Mid-depth Ocean Stratification: Southern Ocean eddies vs interior vertical diffusivity

Abstract: The mid-depth ocean stratification was fitted by Munk (1966) to an exponential profile and shown to be consistent with a vertical advective-diffusive balance. However, tracer release experiments show that vertical diffusivity in the mid-depth ocean is an order of magnitude too small to explain the observed 1 km exponential scale. Alternative mechanisms suggested that the overturning is mostly adiabatic, that interior diapycnal upwelling is negligible, and that nearly all mid-depth water upwells adiabatically in the Southern Ocean (SO). In this picture, SO eddies and wind set isopycnal slopes in the SO and therefore determine a non-vanishing mid-depth interior stratification even in the adiabatic limit. The effect of SO eddies on SO isopycnal slopes can be understood via either a marginal criticality condition or via a near-vanishing residual overturning conditions in the adiabatic limit. We examine the role of SO eddies vs interior mixing in setting the mid-depth stratification by using eddy-permitting numerical simulations, in which we artificially change the diapycnal mixing only away from the SO. We find that SO isopycnal slopes change in response to changes of the interior diapycnal mixing even when the wind forcing is constant, consistent with previous studies.
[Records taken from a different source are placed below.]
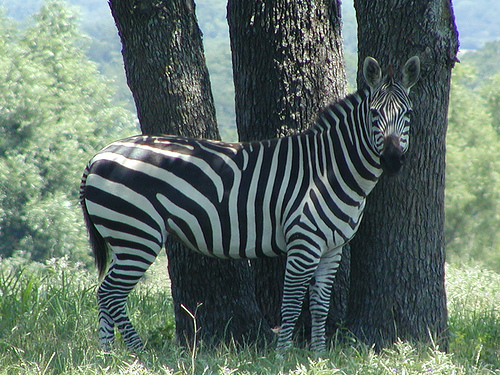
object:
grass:
[0, 256, 499, 374]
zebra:
[79, 56, 421, 359]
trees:
[104, 0, 278, 354]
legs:
[276, 229, 324, 358]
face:
[368, 80, 413, 177]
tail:
[78, 160, 108, 282]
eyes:
[369, 108, 379, 116]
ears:
[362, 55, 384, 88]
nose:
[378, 135, 405, 177]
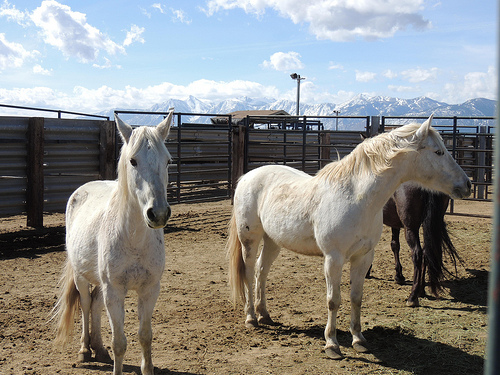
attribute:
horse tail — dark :
[421, 190, 465, 299]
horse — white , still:
[58, 108, 179, 373]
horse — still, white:
[224, 104, 468, 360]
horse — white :
[232, 115, 475, 347]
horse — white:
[57, 111, 207, 365]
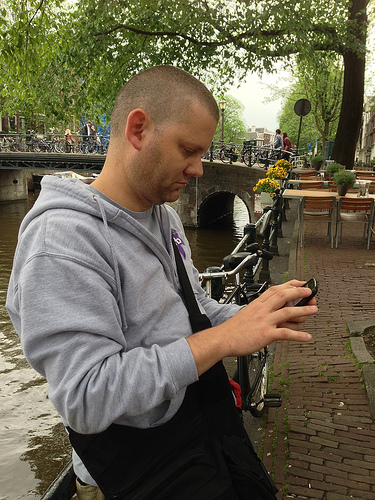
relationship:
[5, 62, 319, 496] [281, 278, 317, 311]
man looking at phone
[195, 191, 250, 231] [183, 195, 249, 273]
arch over water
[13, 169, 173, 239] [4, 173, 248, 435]
hood on back of sweatshirt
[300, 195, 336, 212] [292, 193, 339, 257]
back of chair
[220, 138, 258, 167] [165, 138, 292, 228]
bike on bridge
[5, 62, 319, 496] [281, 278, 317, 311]
man using phone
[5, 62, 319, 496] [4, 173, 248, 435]
man wearing sweatshirt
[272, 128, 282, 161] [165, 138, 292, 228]
person walking on bridge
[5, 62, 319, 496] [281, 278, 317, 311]
man holding phone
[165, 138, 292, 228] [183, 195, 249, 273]
bridge over water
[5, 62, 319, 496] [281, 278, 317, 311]
man on phone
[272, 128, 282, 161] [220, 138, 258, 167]
person riding bike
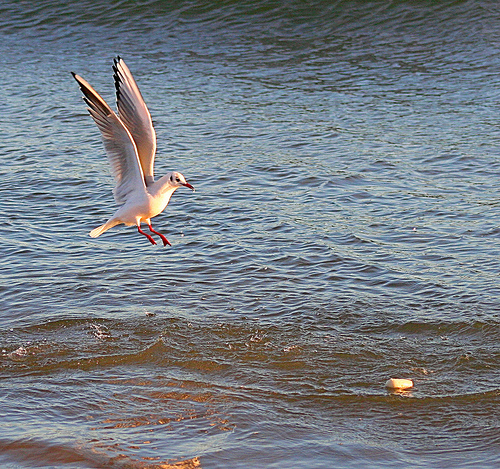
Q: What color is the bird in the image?
A: White.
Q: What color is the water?
A: Blue.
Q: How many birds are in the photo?
A: One.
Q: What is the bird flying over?
A: Water.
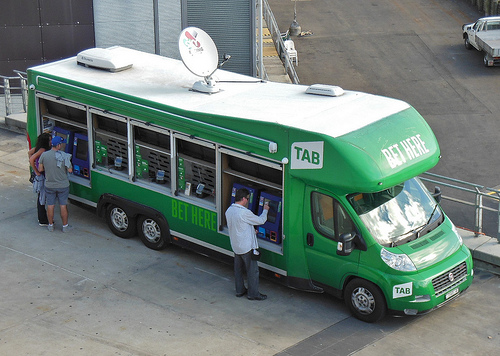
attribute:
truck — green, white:
[22, 41, 478, 320]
However, in the limit of small interior mixing, the interior stratification is far from exponential, suggesting that SO processes alone do not lead to the observed stratification. The results suggest that while SO eddies contribute to the non-vanishing mid-depth interior stratification, the exponential shape of the stratification must also involve interior diapycnal mixing. Both SO eddies and interior diapycnal mixing are therefore important in determining the interior mid-depth exponential stratification.